France. Plans for changes in labor law triggered several months of extensive strikes and protests in the spring. A large proportion of voters, as well as a left wing within the ruling Socialist Party, opposed proposals to make it easier for employers to dismiss employees.
A protest movement called Nuit debout (“On the legs all night”) gathered hundreds of thousands of people to demonstrations around the country and came to apply even other than labor law. Despite this, in May the government passed the labor market reform without a vote in the National Assembly and subsequently managed to pass a vote of no confidence initiated by the opposition. According to countryaah, the current population of France is 65,273,522. The protests continued with strikes in public transport and at oil facilities and nuclear power plants.
On National Day July 14, according to thereligionfaqs, France was once again subjected to a major act of violence, which claimed the lives of 86 people and injured over 400. This happened when a truck plowed on the boardwalk in Nice where people gathered to watch fireworks.
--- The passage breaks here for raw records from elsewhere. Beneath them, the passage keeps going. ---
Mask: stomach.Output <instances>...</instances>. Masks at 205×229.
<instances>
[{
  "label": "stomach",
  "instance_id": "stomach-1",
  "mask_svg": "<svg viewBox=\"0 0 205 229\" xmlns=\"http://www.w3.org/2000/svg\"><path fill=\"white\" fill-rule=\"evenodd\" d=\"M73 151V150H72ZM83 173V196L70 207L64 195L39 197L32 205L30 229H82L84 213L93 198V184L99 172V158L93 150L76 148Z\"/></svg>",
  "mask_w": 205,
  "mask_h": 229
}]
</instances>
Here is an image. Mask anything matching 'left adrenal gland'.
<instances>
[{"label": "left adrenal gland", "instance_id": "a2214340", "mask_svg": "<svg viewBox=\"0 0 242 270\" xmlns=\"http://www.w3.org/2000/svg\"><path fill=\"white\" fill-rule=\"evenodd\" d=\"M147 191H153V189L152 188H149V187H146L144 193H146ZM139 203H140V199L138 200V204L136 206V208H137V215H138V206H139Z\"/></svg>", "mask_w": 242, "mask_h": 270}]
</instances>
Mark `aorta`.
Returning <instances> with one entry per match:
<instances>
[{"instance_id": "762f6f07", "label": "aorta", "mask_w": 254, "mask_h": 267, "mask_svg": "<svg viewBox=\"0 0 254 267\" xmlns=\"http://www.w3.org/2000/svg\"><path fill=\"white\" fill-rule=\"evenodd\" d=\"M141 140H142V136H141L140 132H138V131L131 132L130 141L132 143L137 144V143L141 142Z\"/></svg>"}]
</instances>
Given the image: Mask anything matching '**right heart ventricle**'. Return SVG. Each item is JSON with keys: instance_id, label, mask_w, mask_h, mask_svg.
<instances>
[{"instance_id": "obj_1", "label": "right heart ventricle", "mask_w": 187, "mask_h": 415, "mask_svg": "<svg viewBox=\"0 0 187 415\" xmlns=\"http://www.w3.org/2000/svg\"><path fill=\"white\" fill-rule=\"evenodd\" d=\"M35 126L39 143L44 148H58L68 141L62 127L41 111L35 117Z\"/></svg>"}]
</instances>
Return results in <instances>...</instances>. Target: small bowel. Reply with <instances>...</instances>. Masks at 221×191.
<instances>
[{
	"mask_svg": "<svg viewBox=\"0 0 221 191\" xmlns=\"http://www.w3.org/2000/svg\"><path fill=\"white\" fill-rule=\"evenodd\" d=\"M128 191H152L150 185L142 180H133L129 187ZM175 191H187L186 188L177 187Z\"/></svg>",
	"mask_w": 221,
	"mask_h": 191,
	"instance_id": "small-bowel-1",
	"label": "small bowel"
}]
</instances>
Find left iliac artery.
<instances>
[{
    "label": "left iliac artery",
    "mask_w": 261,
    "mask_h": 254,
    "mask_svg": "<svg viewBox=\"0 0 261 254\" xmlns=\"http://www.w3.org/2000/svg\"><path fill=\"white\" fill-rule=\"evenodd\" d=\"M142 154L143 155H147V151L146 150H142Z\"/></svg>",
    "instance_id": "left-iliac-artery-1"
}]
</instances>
Only after 2 kilometers did it stop when the police shot the perpetrator, a 31-year-old Tunisian resident in France. He was described as a mentally unstable person inspired by violent Islamism.
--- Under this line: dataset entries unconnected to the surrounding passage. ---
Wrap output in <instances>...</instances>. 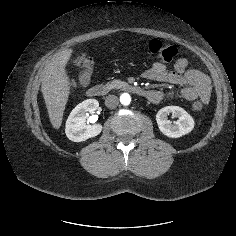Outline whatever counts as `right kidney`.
Listing matches in <instances>:
<instances>
[{
    "label": "right kidney",
    "mask_w": 236,
    "mask_h": 236,
    "mask_svg": "<svg viewBox=\"0 0 236 236\" xmlns=\"http://www.w3.org/2000/svg\"><path fill=\"white\" fill-rule=\"evenodd\" d=\"M99 107L96 99H87L78 104L70 113L67 121L65 133L69 140L73 142L86 141L95 137L102 131L101 124H86V120H96L95 116L88 117V113H95Z\"/></svg>",
    "instance_id": "right-kidney-1"
}]
</instances>
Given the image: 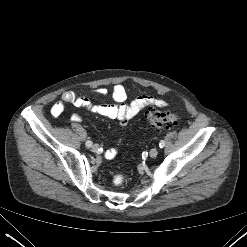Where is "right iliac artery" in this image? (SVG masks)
<instances>
[{"label": "right iliac artery", "mask_w": 247, "mask_h": 247, "mask_svg": "<svg viewBox=\"0 0 247 247\" xmlns=\"http://www.w3.org/2000/svg\"><path fill=\"white\" fill-rule=\"evenodd\" d=\"M85 144H86L87 147H91L93 143L91 141H86Z\"/></svg>", "instance_id": "82829eb1"}]
</instances>
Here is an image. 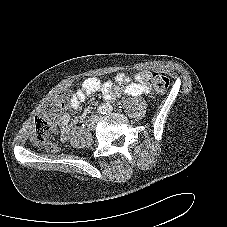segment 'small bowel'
I'll return each instance as SVG.
<instances>
[{"instance_id":"obj_1","label":"small bowel","mask_w":227,"mask_h":227,"mask_svg":"<svg viewBox=\"0 0 227 227\" xmlns=\"http://www.w3.org/2000/svg\"><path fill=\"white\" fill-rule=\"evenodd\" d=\"M151 73L147 70L138 72L131 78L124 72L118 73L113 80L102 82L96 77L85 79L80 87L72 94L69 106L78 110L86 97L94 92L101 91L105 100L113 101L121 94L130 96H139L150 92L148 83ZM56 124L60 128V140L67 141L71 134V115L68 112H62L56 116Z\"/></svg>"}]
</instances>
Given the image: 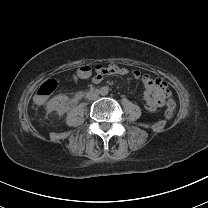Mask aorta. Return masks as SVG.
Segmentation results:
<instances>
[{
  "mask_svg": "<svg viewBox=\"0 0 208 208\" xmlns=\"http://www.w3.org/2000/svg\"><path fill=\"white\" fill-rule=\"evenodd\" d=\"M109 92H110V89L106 85L101 86L98 90L99 95L102 97L107 96L109 94Z\"/></svg>",
  "mask_w": 208,
  "mask_h": 208,
  "instance_id": "obj_1",
  "label": "aorta"
}]
</instances>
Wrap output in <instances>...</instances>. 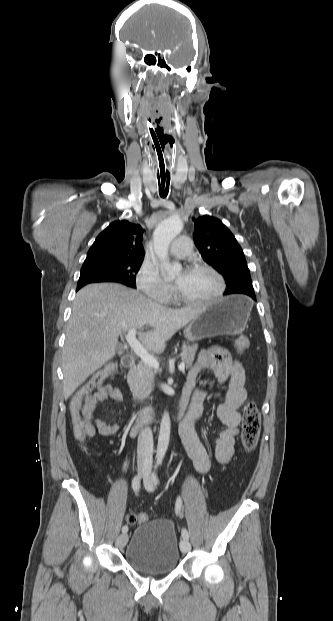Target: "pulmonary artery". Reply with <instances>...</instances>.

The state of emergency that has prevailed since the terrorist attacks in Paris 2015 was just about to be abolished but was now extended instead.
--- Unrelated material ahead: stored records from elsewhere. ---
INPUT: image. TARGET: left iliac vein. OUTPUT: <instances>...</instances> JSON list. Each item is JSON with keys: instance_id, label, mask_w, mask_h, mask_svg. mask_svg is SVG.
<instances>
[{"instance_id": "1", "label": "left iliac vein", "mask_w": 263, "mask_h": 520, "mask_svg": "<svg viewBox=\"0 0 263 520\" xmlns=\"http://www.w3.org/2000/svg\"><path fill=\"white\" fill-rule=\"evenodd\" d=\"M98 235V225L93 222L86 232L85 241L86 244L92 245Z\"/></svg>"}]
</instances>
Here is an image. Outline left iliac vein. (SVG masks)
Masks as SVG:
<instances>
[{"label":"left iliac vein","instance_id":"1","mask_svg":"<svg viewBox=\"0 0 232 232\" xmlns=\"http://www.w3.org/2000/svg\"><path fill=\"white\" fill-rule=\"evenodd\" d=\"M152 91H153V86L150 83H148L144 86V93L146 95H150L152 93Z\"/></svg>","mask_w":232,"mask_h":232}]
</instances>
Just a couple of weeks later, two 19-year-olds took several people hostage in a church in Normandy and cut the throat of an 85-year-old priest. The perpetrators, who swore allegiance to the terrorist sect of the Islamic State and tried to go to Syria themselves, were shot dead by police.
The attacks sparked a call for stricter regulation of Muslims and Muslim communities. The right-wing Republican leader, President Nicolas Sarkozy, advocated that up to 15,000 suspected Islamists be arrested or detained for prevention. About 30 resorts on the Riviera imposed a ban on the comprehensive bathing suit burkini, citing, among other things, that it would run counter to the country’s customs and secular state of affairs. The bans caused a loud debate, not least when pictures were spread of police ordering Muslim women on beaches to undress. At the end of August, the country’s highest administrative court upheld the Burkina ban in a case citing that it violated fundamental rights.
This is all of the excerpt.